Diese Beispiele, die unendlich weiter geführt werden können, zeigen die Unkalkulierbarkeit unseres Lebens. Es fällt uns mehr oder weniger leicht, Dinge ziehen zu lassen oder es zu akzeptieren, dass es so sein soll, wie es gerade geschieht. In meinem Urlaub wurde mein liebgewordenes Fahrrad von einem auf den anderen Moment unbrauchbar.

Nach kurzer Zeit kümmerte es mich nicht - und dann kam eine gute Lösung, worüber ich sehr dankbar war. Ich dachte darüber nach, dass es für mich eine kleine Übung gewesen sein kann. Zu den anfangs genannten Punkten können natürlich noch viel schmerzhaftere Dinge im Leben kommen, wie Verabschiedungen von liebgewordenen Freunden, Bekannten bis sehr nahestehenden Menschen für lange Zeit. Da gibt es eine große Palette, die die sogenannten Löcher nach erfüllten Zeiten erzeugen. Das kann uns umwerfen.
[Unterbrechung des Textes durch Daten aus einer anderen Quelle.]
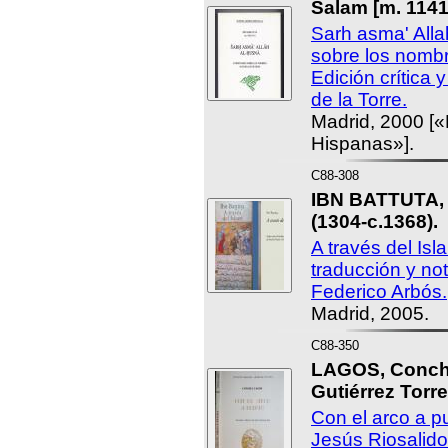
Salam [m. 1141
Sarh asma' Alla
sobre los nombr
Edición crítica 
de la Torre.
Madrid, 2000 [«
Hispanas»].
C88-308
IBN BATTUTA,
(1304-c.1368).
A través del Isl
traducción y not
Federico Arbós.
Madrid, 2005.
C88-350
LAGOS, Conch
Gutiérrez Torre
Con el arco a p
Jesús Riosalido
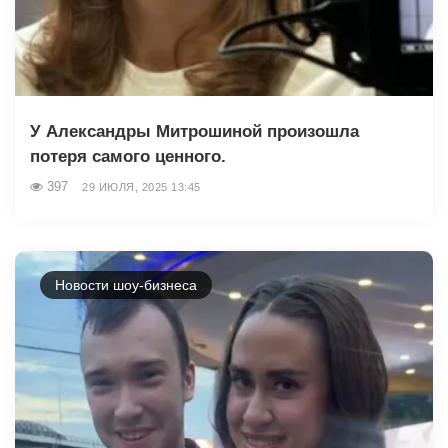
У Александры Митрошиной произошла
потеря самого ценного.
397
29 ИЮЛЯ, 2025 13:45
Новости шоу-бизнеса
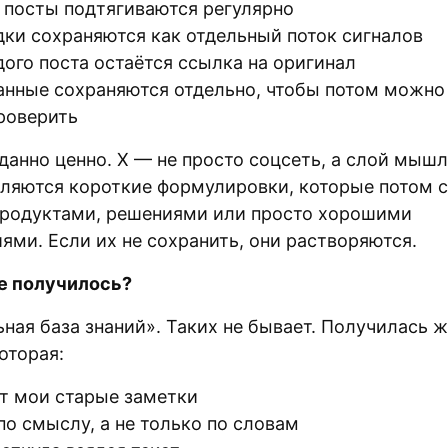
 посты подтягиваются регулярно
дки сохраняются как отдельный поток сигналов
дого поста остаётся ссылка на оригинал
анные сохраняются отдельно, чтобы потом можно
роверить
данно ценно. X — не просто соцсеть, а слой мышл
вляются короткие формулировки, которые потом с
продуктами, решениями или просто хорошими
ями. Если их не сохранить, они растворяются.
ге получилось?
ная база знаний». Таких не бывает. Получилась 
оторая:
т мои старые заметки
по смыслу, а не только по словам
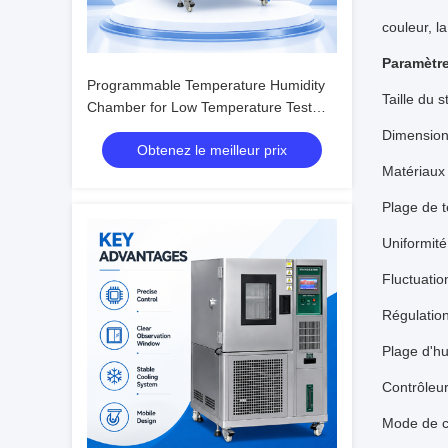
couleur, la
Paramètr
Programmable Temperature Humidity
Taille du s
Chamber for Low Temperature Test
with Humidity Fluctuation ±0.1%R.H.
Dimension
Obtenez le meilleur prix
Matériaux
Plage de 
Uniformit
Fluctuati
Régulatio
Plage d'hu
Contrôleu
Mode de 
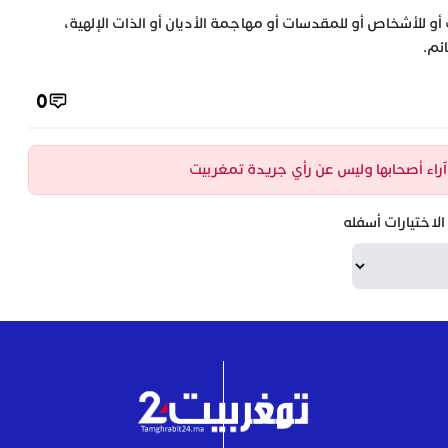
 أو للأشخاص أو للمقدسات أو مهاجمة الأديان أو الذات الإلهية،
ئم.
0
ن آراء أصحابها وليس عن رأي جريدة تمغربيت
لاختيارات أسفله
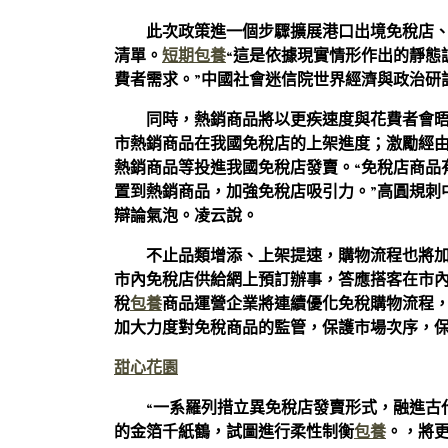
此次政策進一個步驟擴展港口出境免稅店
清單。
短期包養
“這是依據現實情形作出的靜態
費者需求。”中國社會迷信院世界經濟與政治研
同時，熱銷商品將以更疾速度與花費者會
市熱銷商品在我國免稅店的上架進度；激勵經由過
熱銷商品等投進我國免稅店發賣。“免稅店商品
置到熱銷商品，加強免稅店吸引力。”高圓規刺
辯論氣泡。凌云說。
不止品類增添、上架提速，購物流程也將
市內免稅店供給網上預訂辦事，答應搭客在市
稅
包養
商品運營企業將連續優化免稅購物流程
加大力度對免稅商品的監管，保護市場次序，
甜心花園
“一系羅列措立異免稅店發賣形式，融進古
的金箔千紙鶴，試圖進行柔性制衡
包養
。，將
Da überlegte ich weiter. Ich kann im Gebet für Menschen eintreten, die an schwerwiegenden Dingen knacken müssen. In der Schwere ist es nicht möglich, Gelassenheit zu haben. Aber es sind die Menschen da, die es nicht so schwer haben und mit guten Gedanken und Gebeten den Schwächeren aufrichten können - ein Kreislauf, der in seinem Wesen viel Gutes wirkt.

Der brasilianische Erzbischof Dom Helder Camara (bekannt als "Optimist Gottes" oder "Bruder der Armen") findet dafür sehr schöne, passende Worte: "Sag ja zu den Überraschungen, die deine Pläne durchkreuzen, deine Träume zunichtemachen, deinem Tag eine ganz andere Richtung geben - ja vielleicht deinem Leben. Sie sind nicht Zufall. Lass dem himmlischen Vater die Freiheit, deine Tage zu bestimmen.